Title: Optimal Queueing Regimes (joint work with Eran Shmaya)

We consider an M/M/1 queueing model where customers can strategically decide whether to join the queue or balk and when to renege. We characterize the class of queueing regimes such that, for any parameters of the model, the socially efficient behavior is an equilibrium outcome.

Title: Opportunity Hunters: A Model of Competitive Sequential Inspections (joint work with Ran Eilat (Ben Gurion University) and Zvika Neeman (Tel Aviv University))

We introduce a new type of games, called "opportunity-hunting games,'' in which two players compete to discover an uncertain event ("opportunity'') that occurs at an unobserved and random point in time. Players can inspect whether the event has already occurred again and again, but each inspection is costly.
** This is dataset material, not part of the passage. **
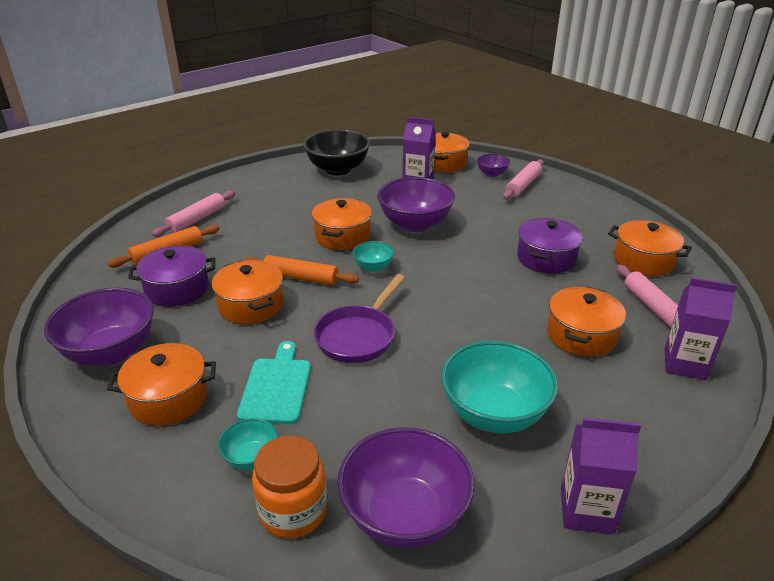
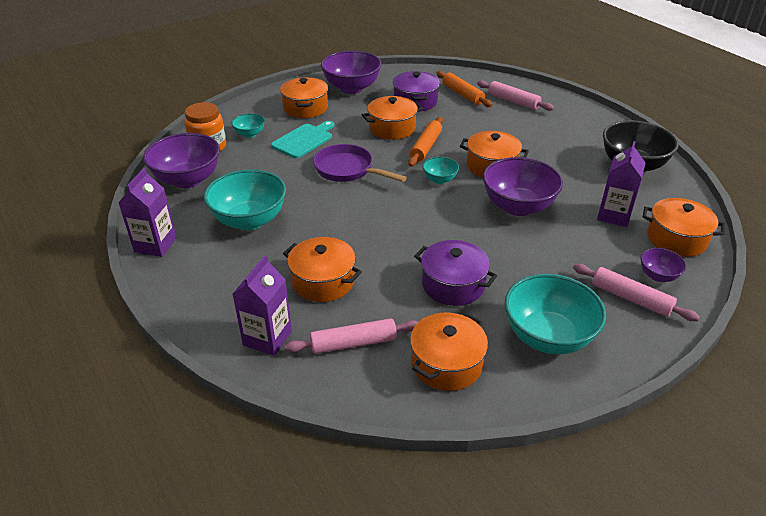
camera: 95 degrees right, 5 degrees up
turquoise cutting board [237,341,311,424] -> turquoise cutting board turned 60 degrees counterclockwise [271,121,334,158]
none -> turquoise bowl [505,274,606,354]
Varying the parameters of the model spans the range from games where competition between the players to be the first to identify the opportunity is the dominant force, to games in which free-riding on the other player's effort is the dominant force. We characterize the game's unique symmetric Markov Perfect Equilibrium.

Title: Mediated communication with coarse messages (joint work with Mael Le Treust)

This paper is about sender-receiver problems where the two parties communicate via a coarse set of messages. We propose a concept of mediated communication equilibrium capturing the message limitations and study the value of mediation and the optimal communication mechanisms. We consider the mechanism design and Bayesian persuasion scenarios as particular cases.